18 sep 2022
zo 18 sep 2022
‘It is not an ordinary performance. There is no beginning or end; you can step into it at any time’, says Pieter T’Jonck in his review in Pzazz. Yes, definitely it is not an ordinary one at all because choreographer Marco Torrice came to Het TheaterFestival to make you dance with Melting Pot. Feel free to join!
Rojda Gülüzar Karakuş
When Marco tells me where his passion for dance comes from, he goes back in time and recalls his childhood in his neighbourhood in Rome. He says: ‘I grew up in a poor neighbourhood and there, to be honest, people were criminalised.’ He thinks for a while, laughs, and articulates: ‘By dancing, I am still the awkward one, but at least the cool awkward one.’
That immediately reminds me of the story of Billy Elliot, a British coming-of-age stage musical based on the film of the same name. Billy grows up in a poor neighbourhood and begins taking ballet lessons during the miners’ strike. It seems to me that, like Billy, Marco uses dance to take his own space. He confirms this and adds: ‘Dance was also a way of avoiding the place where I was born.’ That’s how it all started.

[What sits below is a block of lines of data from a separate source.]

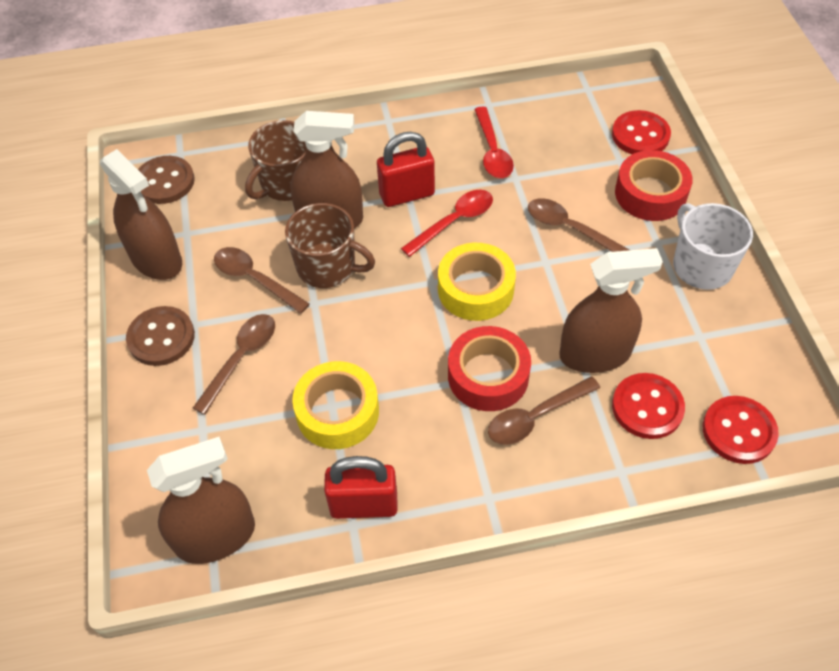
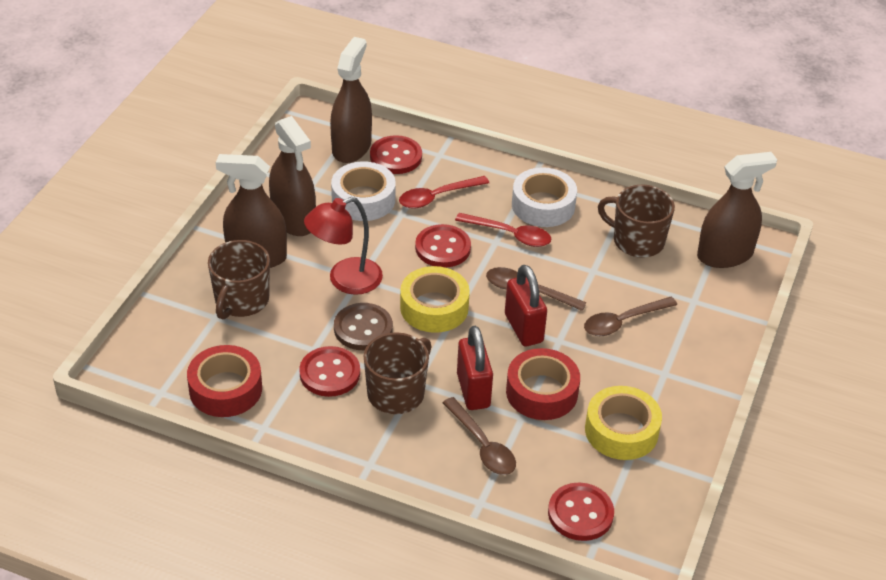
brown button: 2 -> 1
brown mug: 2 -> 3
brown spoon: 4 -> 3
red button: 3 -> 4
red lamp: 0 -> 1
white mug: 1 -> 0
white tape: 0 -> 2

As our conversation continues, we jump in time again and go to the recent past, Marco’s university years. He tells me that he started taking dance lessons while studying philosophy at La Sapienza University. Yes, philosophy! Don’t be surprised. Since I always believe that there is a mysterious connection between philosophy and performing arts, I’m not surprised by what I hear. That is why I ask him curiously: ‘Do you think your academic background contributed to your dancing?’ He doesn’t answer right away, he first considers whether such a relationship exists. ‘It seems to me that there is no direct relationship between the two’, he says. ‘I can’t say that my philosophical education influenced my dancing. On the contrary, I started as a dancer and I believe that my practice in movement have contributed to my philosophical education.’
Nevertheless, he considers what philosophy brings to his dance and adds: ‘This philosophical background helps me to elaborate on my work.’ I want to hear more about his dance and I change the topic impatiently. For him, dance ‘becomes a sort of cathartic place by getting in touch with what you see. In that catharsis, you liberate yourself by moving.’
‘Melting Pot is an ever-evolving dance practice born with the idea to facilitate dialogue and exchange between different styles’, he continues excitedly. ‘It is not born to be watched but to make people dance.’ In addition, he explains the purpose of Melting Pot: ‘It creates a place where the participants can liberate different sorts of feelings and emotions.’ Not only that, Melting Pot makes dance accessible to everyone. He gives an example of this simplification: ‘A long time ago, there was a participant in one of my Melting Pot workshops who was a painter. His movements, when he was painting with the brush in his mouth, were also dance for me. This is exactly what I do in my workshops: to make everyone dance, to find your dance movements together.’
‘At the very beginning of my practice, Melting Pot had a physical connotation because dancers were sweating, and melting in each other’s bodies. Over time, the performance gained a lot of layers. Now, it means that the different elements, like cultures, genders, and dance styles, are “melting together” on a shared stage with six dancers’, he says. I should point out that the cast of participants consists of a mixed group of professional, non-professional, academic, autodidactic actors, and dancers. Marco adds: ‘What is important in the Melting Pot – a place where amateurs and professionals come together – is the value that these two sides add to each other.’
Melting Pot brings together six dancers from different cultural backgrounds and of different styles. Through their movements, participants tell a story where they express, share, and create a space for their emotions. Literally, they are all together melting in a pot.